L’esperienza di quella ustione, di quella bambina, di questa adulta può parlarmi della forte ambiguità insita in ogni rapporto, di quanto questo abbia a che fare con famiglie, genitori, bambini, professione, scuola.
Nei contesti educativi spesso è forte la retorica dell’accogliere, dell’educatore che prende a sé i bambini e quasi miracolosamente può gestire tutto alla perfezione, fantasia che sta in piedi perché operatori e famiglie utenti sentono il peso, la fatica di occuparsi dei bambini.
Le scuole a volte sembrano promettere di poter togliere quel peso, di potersi sostituire alle famiglie, in un gioco in cui la fantasia di sostituirsi/essere sostituiti sostiene rapporti silenziosamente aggressivi, che parlano di potere più che di obiettivi educativi condivisi.
Credo che l’esperienza della mia ustione possa avere a che fare con il peso sentito da una madre, credo che quella esperienza così potente possa diventare uno strumento per comprendere il mio lavoro e le dinamiche che incontro nel rapporto tra famiglie e scuola.
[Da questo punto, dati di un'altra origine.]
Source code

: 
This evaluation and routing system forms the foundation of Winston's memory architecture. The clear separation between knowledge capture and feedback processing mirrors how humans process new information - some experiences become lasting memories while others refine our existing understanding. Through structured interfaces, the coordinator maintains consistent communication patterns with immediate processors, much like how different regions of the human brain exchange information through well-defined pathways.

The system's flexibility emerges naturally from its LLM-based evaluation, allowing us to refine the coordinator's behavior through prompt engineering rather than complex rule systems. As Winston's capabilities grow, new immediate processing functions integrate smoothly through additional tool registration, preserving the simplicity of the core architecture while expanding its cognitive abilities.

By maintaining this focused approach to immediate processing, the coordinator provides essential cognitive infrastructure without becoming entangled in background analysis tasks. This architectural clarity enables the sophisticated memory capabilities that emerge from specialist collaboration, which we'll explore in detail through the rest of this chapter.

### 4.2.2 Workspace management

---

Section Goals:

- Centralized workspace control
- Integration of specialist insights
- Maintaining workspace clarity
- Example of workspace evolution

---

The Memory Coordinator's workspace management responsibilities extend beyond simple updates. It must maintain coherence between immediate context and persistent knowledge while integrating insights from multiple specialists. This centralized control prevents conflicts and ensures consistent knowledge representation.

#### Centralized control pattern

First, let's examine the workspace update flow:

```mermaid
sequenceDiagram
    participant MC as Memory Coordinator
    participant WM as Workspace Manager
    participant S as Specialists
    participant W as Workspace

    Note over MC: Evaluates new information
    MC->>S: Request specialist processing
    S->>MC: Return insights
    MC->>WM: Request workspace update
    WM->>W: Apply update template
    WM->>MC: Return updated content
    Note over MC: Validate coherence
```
La sento utile a riconoscere la falsità della fantasia di sostituire/essere sostituiti che lega e fa fallire alcuni assetti del rapporto tra famiglie e scuola, sento che pelle e corpo mi aiutano a pensare i confini, le funzioni di cui mi occupo.
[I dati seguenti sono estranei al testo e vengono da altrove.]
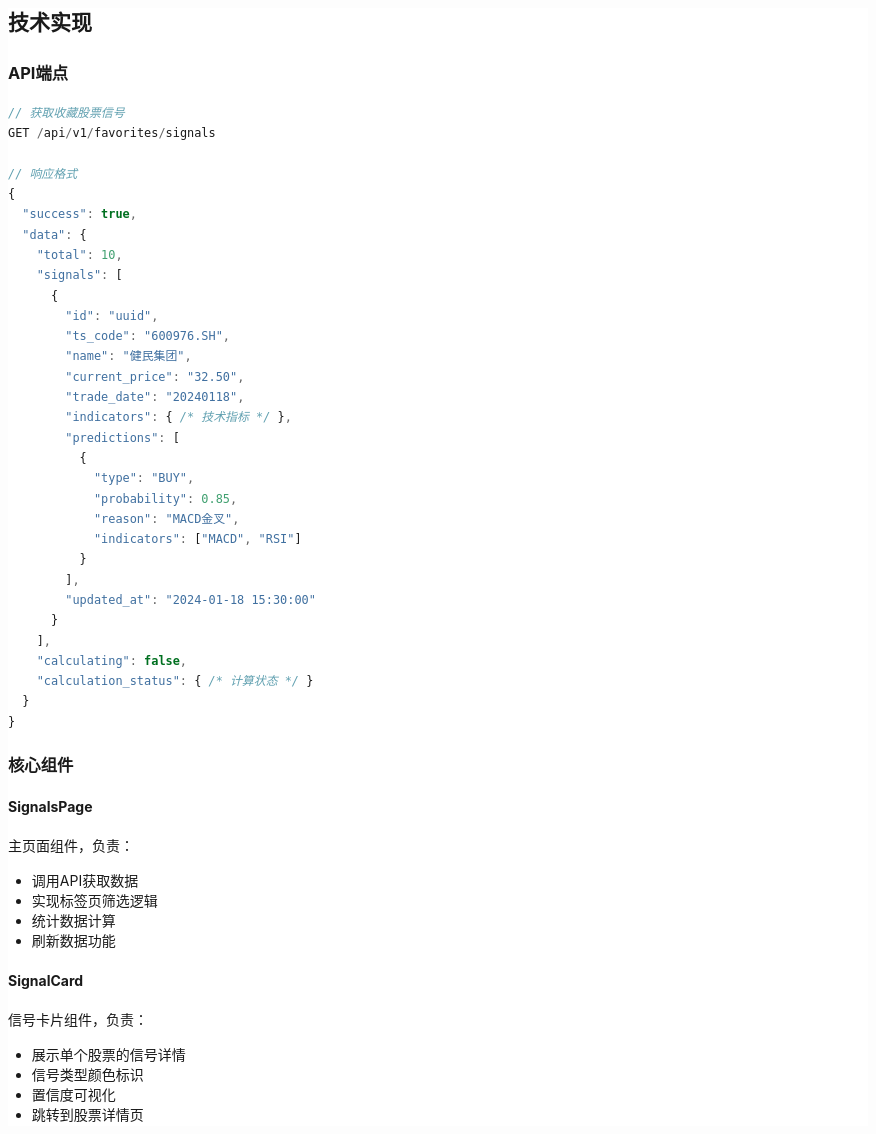 ## 技术实现

### API端点
```typescript
// 获取收藏股票信号
GET /api/v1/favorites/signals

// 响应格式
{
  "success": true,
  "data": {
    "total": 10,
    "signals": [
      {
        "id": "uuid",
        "ts_code": "600976.SH",
        "name": "健民集团",
        "current_price": "32.50",
        "trade_date": "20240118",
        "indicators": { /* 技术指标 */ },
        "predictions": [
          {
            "type": "BUY",
            "probability": 0.85,
            "reason": "MACD金叉",
            "indicators": ["MACD", "RSI"]
          }
        ],
        "updated_at": "2024-01-18 15:30:00"
      }
    ],
    "calculating": false,
    "calculation_status": { /* 计算状态 */ }
  }
}
```

### 核心组件

#### SignalsPage
主页面组件，负责：
- 调用API获取数据
- 实现标签页筛选逻辑
- 统计数据计算
- 刷新数据功能

#### SignalCard
信号卡片组件，负责：
- 展示单个股票的信号详情
- 信号类型颜色标识
- 置信度可视化
- 跳转到股票详情页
Forse non è un caso che questo scritto nasca in un momento storico come quello della quarantena dovuta alla pandemia di coronavirus. In questi giorni trascorsi in casa che mettono nel mio caso una specie di lente diversa ai discorsi che ruotano attorno al corpo, del contatto, del contagio, ma anche della possibilità di fare spazio, presidiare confini, prendersi cura e stare vicini anche a distanza. Inaspettatamente questo scritto nasce proprio in questi giorni che forse tendevo a tendo ancora a tratti ad immaginare desertici. Tenere al proprio lavoro da lontano mi sembra diverso dal tenerlo lontano, forse significa poterci pensare e scriverne proprio perché non c’è concretamente. Mi viene da pensare ad una sorta di passaggio dal paradigma educativo del “totalmente accogliente” in cui ci si può sentire incastrati e obbligati ad uno in cui si può tollerare la distanza e, in un certo senso, l’ambiguità. Un po’ come questi miei giorni che oscillano tra il partorire idee nuove e possibilità e un grande senso di vuoto e solitudine.
Un po’ come quella ustione sulla mia pelle, che segna la danza di distanza/vicinanza di una madre e una figlia e si fa strumento per verificare il lavoro.